Let $X$ and $Y$ be jointly distributed random variables such that the conditional distribution of $Y$ given $X =x $ is uniform in the interval $(x-1,x+1)$.
Now we are given $E(X) = 1$ and $Var(x) = \frac{5}{3}$, now how can we proceed to calculate expectation of random variable $Y$ and variance of $Y$ ?
I can only start $f(y|X= x) = \frac{f_{X,Y}(x,y)}{f_{X}(x)}$
as we have a continuous uniform distribution now here perhaps I should write $x-1<y<x+1$.

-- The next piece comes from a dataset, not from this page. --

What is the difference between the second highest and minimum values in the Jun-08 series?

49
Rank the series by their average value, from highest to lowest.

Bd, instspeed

I am stuck here,how to extract information from $Y$ ?
Given $Y\mid X \sim\mathcal U(X-1;X+1)$ you should know, or be able to find, the following: $${\mathsf E(Y\mid X)\\ \mathsf{Var}(Y\mid X)}$$
Also given $\mathsf E(X)=1$ and $\mathsf {Var}(X)=5/3$, you can use these four evaluations with the following:
Law of Total Expectation: $$\mathsf E(Y) = \mathsf E(\mathsf E(Y\mid X))$$
Law of Total Variance: $$\mathsf {Var}(Y) = \mathsf E(\mathsf {Var}(Y\mid X))+\mathsf {Var}(\mathsf E(Y\mid X))$$